Un po’ caotica perché le modalità di consumo stanno cambiando, così anche gli stessi formati. Il tappo a vite e le lattine possono essere il futuro del vino per facilitarne il consumo in modo più veloce. Un plauso devo farlo ai ragazzi di Winelivery, che nel giro di mezz’ora riescono a portare a casa una bottiglia di vino alla giusta temperatura, mantenendo costi bassi di gestione. Il futuro del vino sarà nelle vendite online e nei Wine Club, che purtroppo qui in Italia non riescono a decollare. È il momento di inventarsi qualcosa di nuovo, bisogna essere più flessibili nelle vendite, i locali non sono nelle condizioni di acquistare grandi quantitativi di vino e farne magazzino e tutti dobbiamo sbatterci di più. Nessuno ha fatto quello scatto evolutivo, che gli permettesse di superare i cambiamenti avvenuti nel settore  a eccezione di Tannico e Vino75, che stanno realizzando tanto, dalle scuole di formazione, alle degustazioni e ai corsi.

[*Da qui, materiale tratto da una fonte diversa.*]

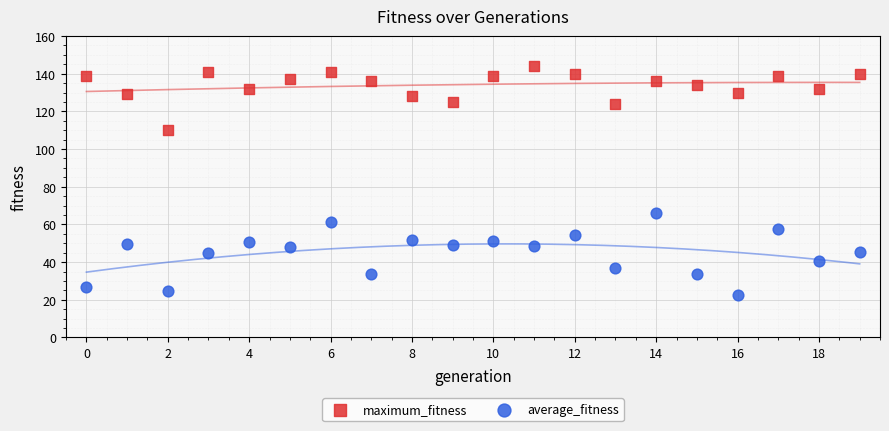

Which series has the largest Y range (max minus min)?

average_fitness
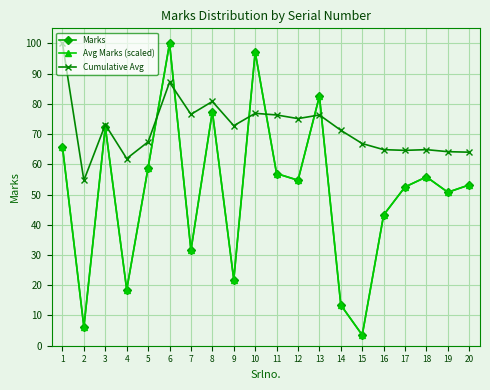

At which label is Cumulative Avg closest to 77?

10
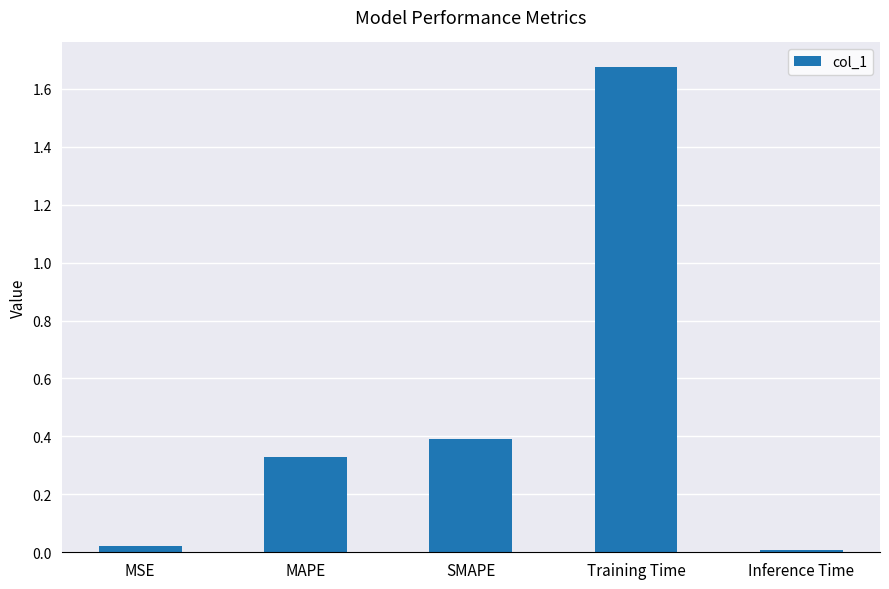

List the labels in order of value, smallest first.

Inference Time, MSE, MAPE, SMAPE, Training Time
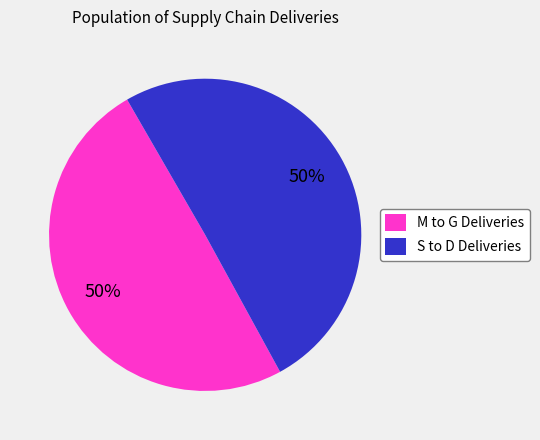

Count the number of slices in the pie.

2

Quali sono gli aiuti da mettere in campo?

La cassaintegrazione quando è arrivata per tempo ha permesso alle attività di sopravvivere, non si possono salvare tutti i ristoranti questa è la realtà. La gente si renderà conto che si può vivere anche senza discoteche, l’essenziale cambia e quello che prima lo era oggi non lo è più. Non vince chi è più forte ma il più adatto.

Siete riusciti a realizzare l’evento God Save the Wine, che edizione è stata?

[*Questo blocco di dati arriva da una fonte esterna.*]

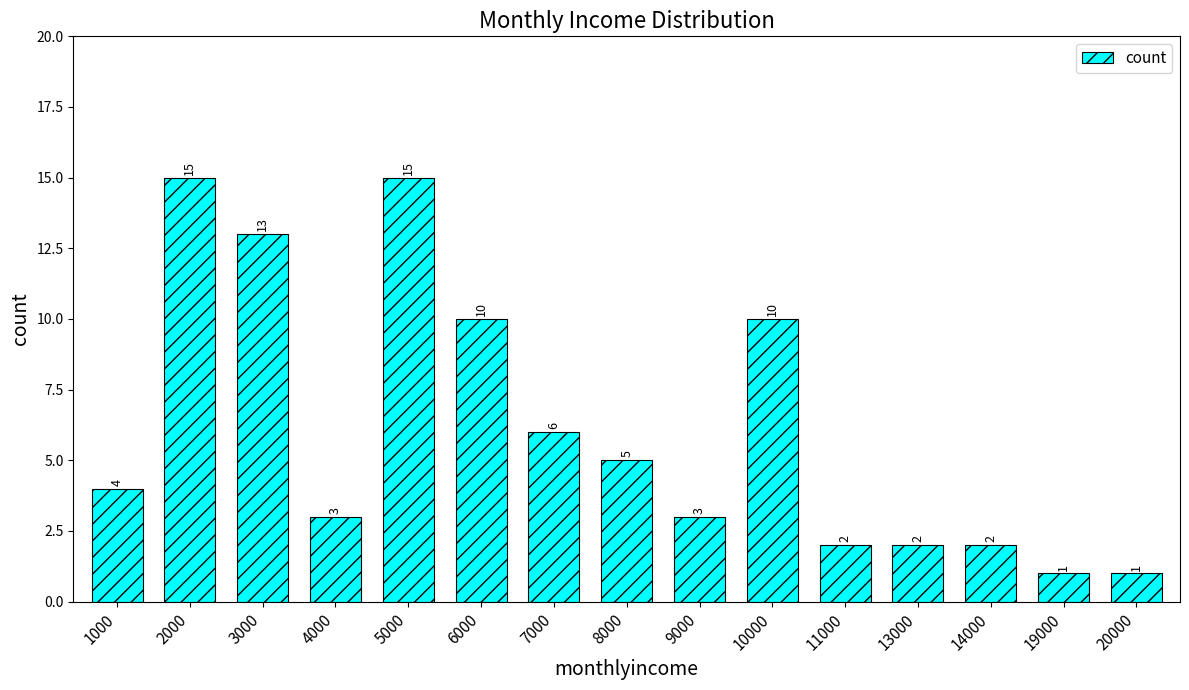

How many bars are there in total?

15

Abbiamo realizzato un wine brunch con un menù fisso da degustare comodamente seduti, l’ultimo evento eravamo in settanta, il precedente in centocinquanta, rispetto ai passati eventi la gente non faceva più a cazzotti per prendere da bere, comprando il biglietto in anticipo e assicurandosi così un posto a sedere.

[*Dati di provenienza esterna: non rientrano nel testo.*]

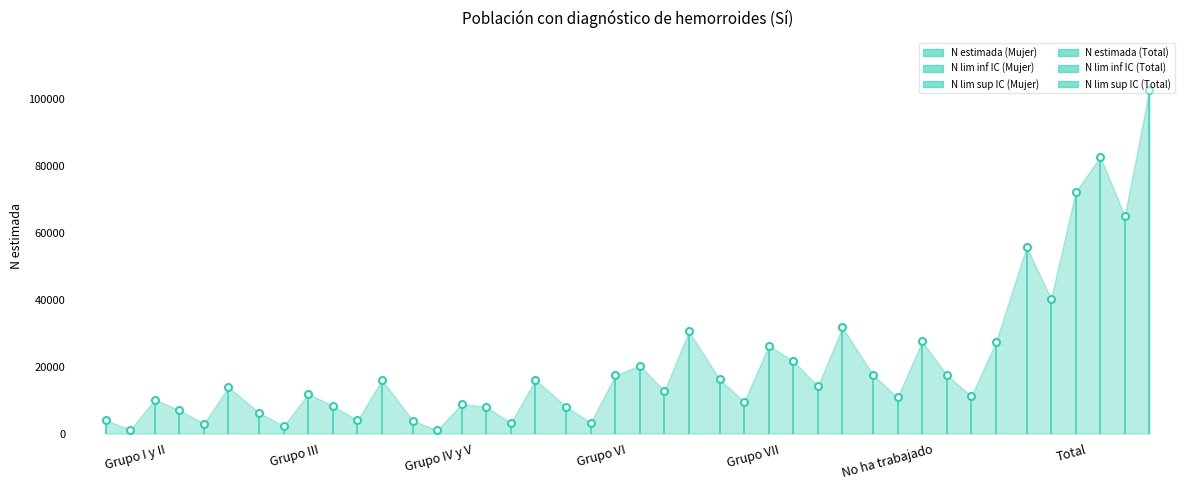

What is the label of the 1st point from the right?

Total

I vini che meritano di essere assaggiati?

I vini del nord ovviamente così fragranti, profumati, austeri e longevi, quelli del centro Italia più goderecci, infine il sud, che è il ponte sul mediterraneo con i suoi vini speziati pieni di energia considerati il barocco del vino italiano.

Sei il testimonial con Luca Gardini e Alessandro Pipero di una pubblicità sul Tavernello, come mai questa scelta? 

Uno dei grossi problemi del mondo del vino è che se ne beve sempre meno, io sono con chi vuole accrescerne i consumi senza dividere i consumatori tra quelli di serie A e quelli di serie B. Tavernello ha investito sempre in una comunicazione semplice e incentrata sulla quotidianità lavoro volentieri con loro perché propongono un’idea democratica del vino, aiutando con il loro modello di business tanti agricoltori. Non esiste solo la Ferrari come macchina e la stessa cosa vale anche per il settore del vino. Dopo aver realizzato questa pubblicità Daniele Cernilli mi ha buttato fuori dalla Guida Essenziale ai Vini d’Italia.